Let $G$ be a group, then $a\in G$ has order $n$ if $n$ is the smallest positive integer such that $a^n=e$.

<details>
<summary>Proof</summary>

There are 2 cases:

Case 1:

There is no positive $n$ such that $a^n=e$.

Then $a^i\neq a^j$ if $i\neq j, i,j\in \mathbb{N}$.

Reason: if $a^i=a^j$, then $a^{i-j}=e$.

Then the order of group is infinite.

Case 2:

There is a positive $n$ such that $a^n=e$.

Let $n$ be the smallest such positive integer. Then we claim $\langle a^n\rangle=\{e,a^1,a^2,\cdots,a^{n-1}\}$.

We claim they are all distinct.

Suppose not, then we can have $a^i=a^j$ for $i\neq j$, $0\leq i,j\leq n-1$.
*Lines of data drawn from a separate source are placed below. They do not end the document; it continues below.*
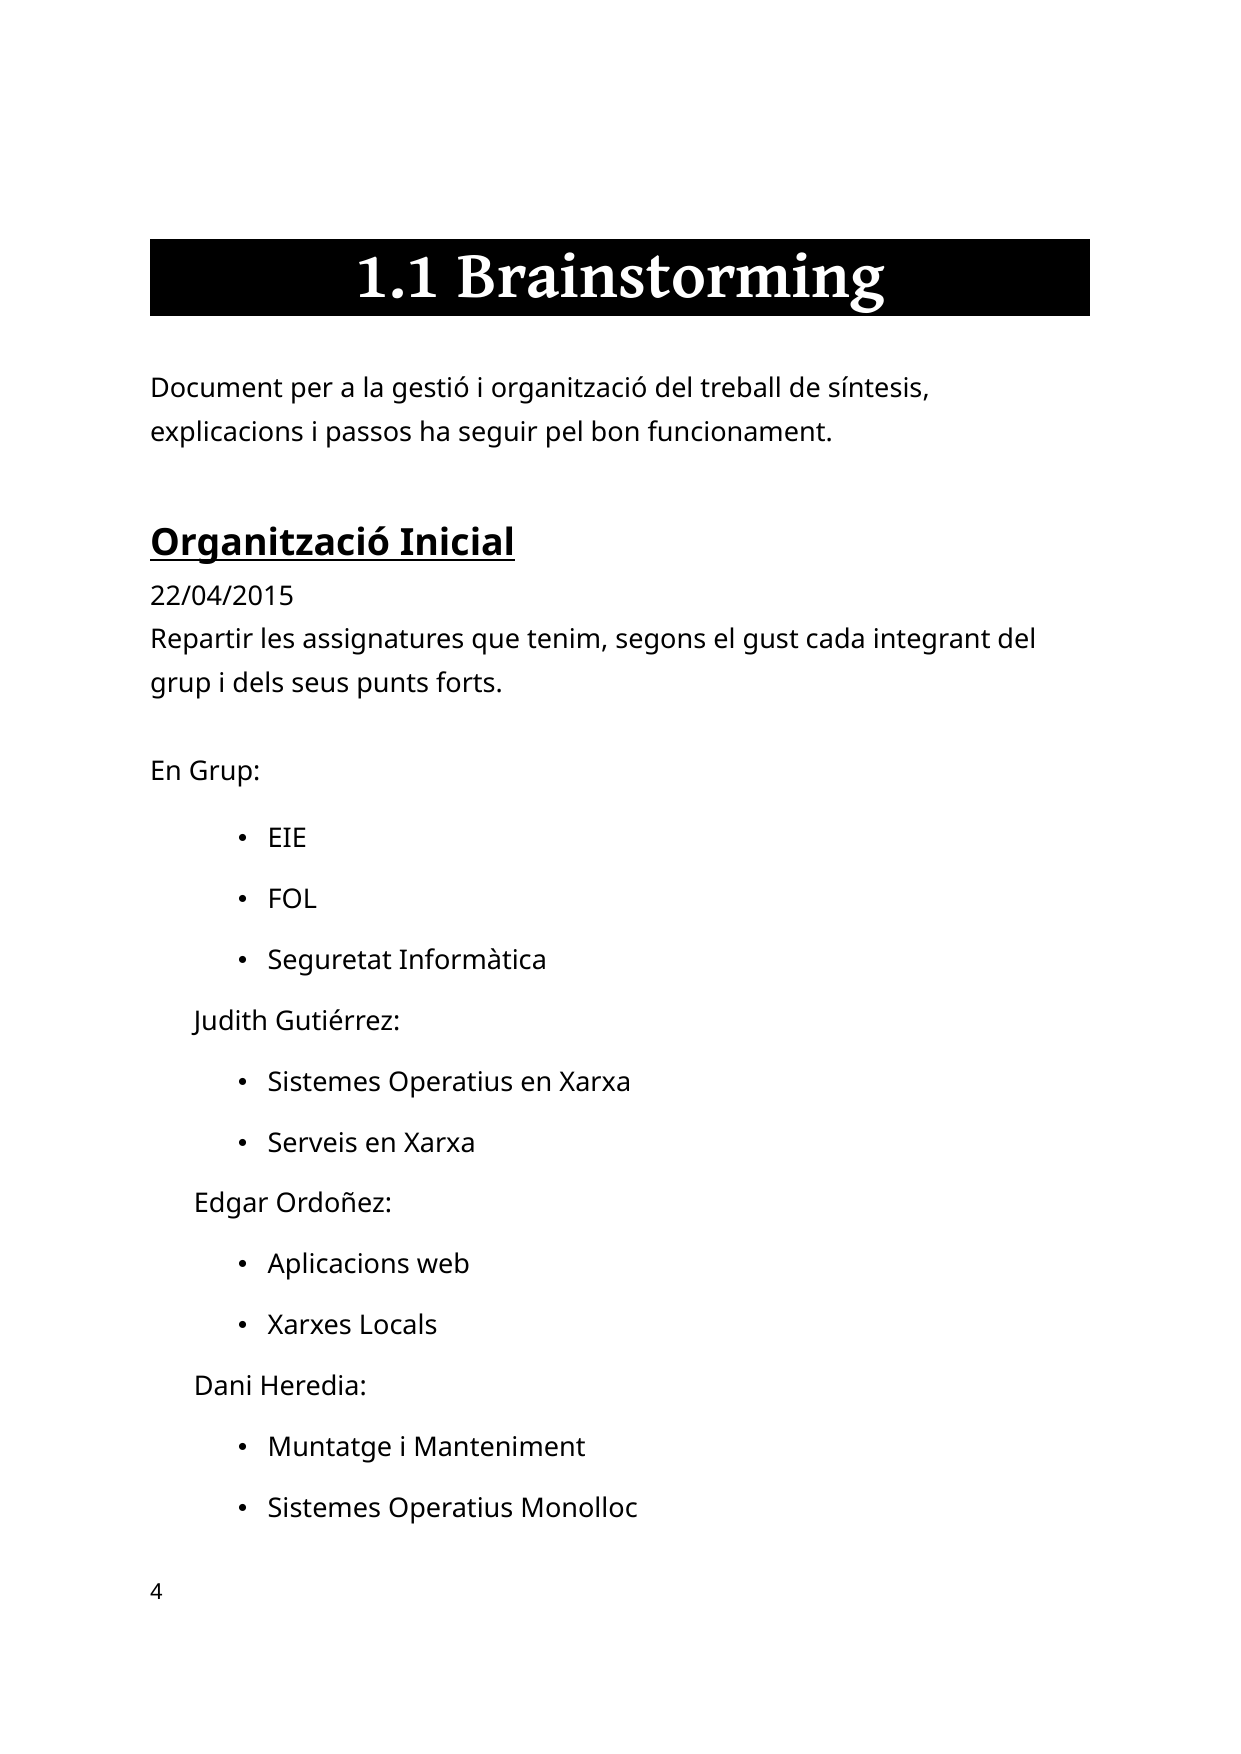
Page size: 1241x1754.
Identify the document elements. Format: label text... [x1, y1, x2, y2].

text Dani Heredia: [194, 1366, 1090, 1403]
text Edgar Ordoñez: [194, 1184, 1090, 1221]
list Aplicacions web [238, 1245, 1090, 1282]
text Judith Gutiérrez: [194, 1001, 1090, 1038]
text 22/04/2015 [150, 576, 1090, 613]
text En Grup: [150, 752, 1090, 788]
list Sistemes Operatius en Xarxa [238, 1062, 1090, 1099]
text Document per a la gestió i organització del treball de síntesis, explicacions i passos ha seguir pel bon funcionament. [150, 368, 1090, 449]
list Sistemes Operatius Monolloc [238, 1488, 1090, 1525]
list FOL [238, 880, 1090, 917]
list Seguretat Informàtica [238, 941, 1090, 977]
list EIE [238, 819, 1090, 856]
list Xarxes Locals [238, 1306, 1090, 1342]
list Muntatge i Manteniment [238, 1427, 1090, 1464]
text Repartir les assignatures que tenim, segons el gust cada integrant del grup i dels seus punts forts. [150, 620, 1090, 701]
text Organització Inicial [150, 515, 1090, 566]
text 1.1 Brainstorming [150, 239, 1090, 316]
list Serveis en Xarxa [238, 1123, 1090, 1160]
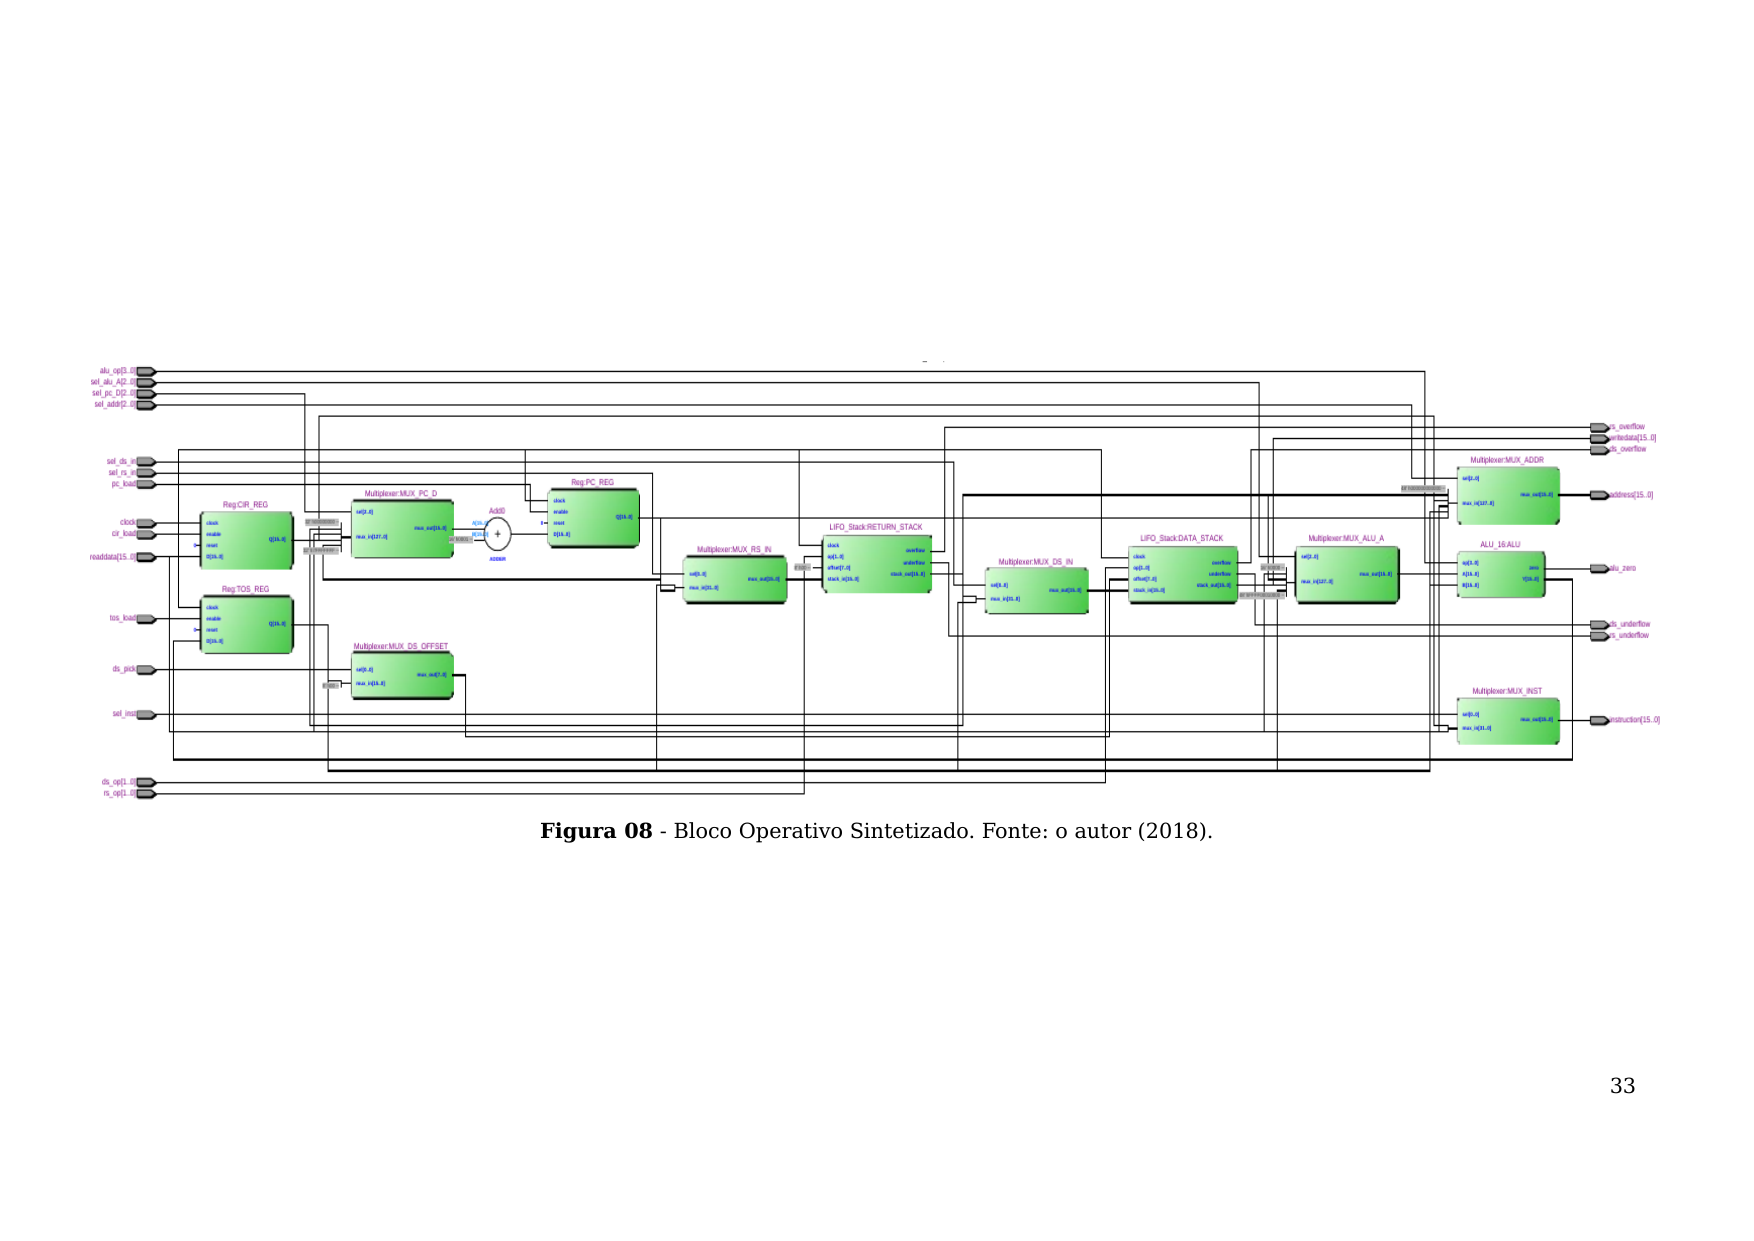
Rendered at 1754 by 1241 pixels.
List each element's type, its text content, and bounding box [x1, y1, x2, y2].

Then $a^{i-j}=e$ but $i-j\leq n-1$. Therefore $n$ is not the smallest positive integer such that $a^n=e$.

</details>

#### Theorem for cyclic group up to isomorphism

Suppose $G$ is a cyclic group,

- If $|G|=n$, then $|G|\simeq \mathbb{Z}_n^+$
- If $|G|=\infty$, then $|G|\simeq \mathbb{Z}$.

<details>
<summary>Proof</summary>

Case 1:

If $|G|=\infty$, then we can map $G$ to $(\mathbb{Z},+)$, where $G=\langle a\rangle$. $\phi(n)=a^n$. This gives a bijection between $G$ and $(\mathbb{Z},+)$.

where $\phi(n+m)=a^{n+m}=a^n a^m=\phi(n)\phi(m)$.

Case 2:

If $|G|=n$, then we can map $G$ to $(\mathbb{Z}_n,+)$, where $G=\langle a\rangle$. $\phi(n)=a^n$. This gives a bijection between $G$ and $(\mathbb{Z}_n,+)$.

where $\phi(n+m)=\phi(r)=a^{n+m}=a^n a^m=\phi(n)\phi(m)$.
</details>

<details>
<summary>Example</summary>

Let $H=\langle (12)(345)\rangle\subseteq S_5$. Then $H\simeq \mathbb{Z}_6^+$.

Let $\tau=(12)(345)$

All the elements of $H$ are:

- $\tau^0=(12)(345)$
- $\tau^1=(453)$
- $\tau^2=(12)(534)$
- $\tau^3=(345)$
- $\tau^4=(12)(453)$
- $\tau^5=(534)$

</details>

#### GCD and order

If $G=\langle a\rangle$, then $H=\langle a^k\rangle$, $|H|=\frac{n}{d}$ where $d=\operatorname{gcd}(n,k)$.